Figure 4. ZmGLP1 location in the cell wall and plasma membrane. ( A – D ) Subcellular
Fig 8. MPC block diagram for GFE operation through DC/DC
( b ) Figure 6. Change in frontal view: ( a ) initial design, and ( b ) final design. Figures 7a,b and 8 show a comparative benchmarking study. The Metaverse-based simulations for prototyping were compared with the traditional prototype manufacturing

* * *

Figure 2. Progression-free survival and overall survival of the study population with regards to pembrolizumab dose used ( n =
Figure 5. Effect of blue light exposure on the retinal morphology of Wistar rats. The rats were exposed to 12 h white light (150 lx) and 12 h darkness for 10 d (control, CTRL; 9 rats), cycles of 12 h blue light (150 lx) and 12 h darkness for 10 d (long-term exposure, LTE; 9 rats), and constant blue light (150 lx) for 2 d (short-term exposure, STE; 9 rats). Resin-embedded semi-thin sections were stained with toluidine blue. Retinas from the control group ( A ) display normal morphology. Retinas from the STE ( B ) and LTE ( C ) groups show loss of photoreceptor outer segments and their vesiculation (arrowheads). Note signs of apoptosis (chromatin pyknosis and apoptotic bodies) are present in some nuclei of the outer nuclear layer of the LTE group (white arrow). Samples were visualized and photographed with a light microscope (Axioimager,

* * *

Exercise requirements: Given the records above, return exactly the lines starting at the line containing "Figure 4. ZmGLP1" and ending at the line containing "( b ) Figure", including both.

Exercise solution:
Figure 4. ZmGLP1 location in the cell wall and plasma membrane. ( A – D ) Subcellular
Fig 8. MPC block diagram for GFE operation through DC/DC
( b ) Figure 6. Change in frontal view: ( a ) initial design, and ( b ) final design. Figures 7a,b and 8 show a comparative benchmarking study. The Metaverse-based simulations for prototyping were compared with the traditional prototype manufacturing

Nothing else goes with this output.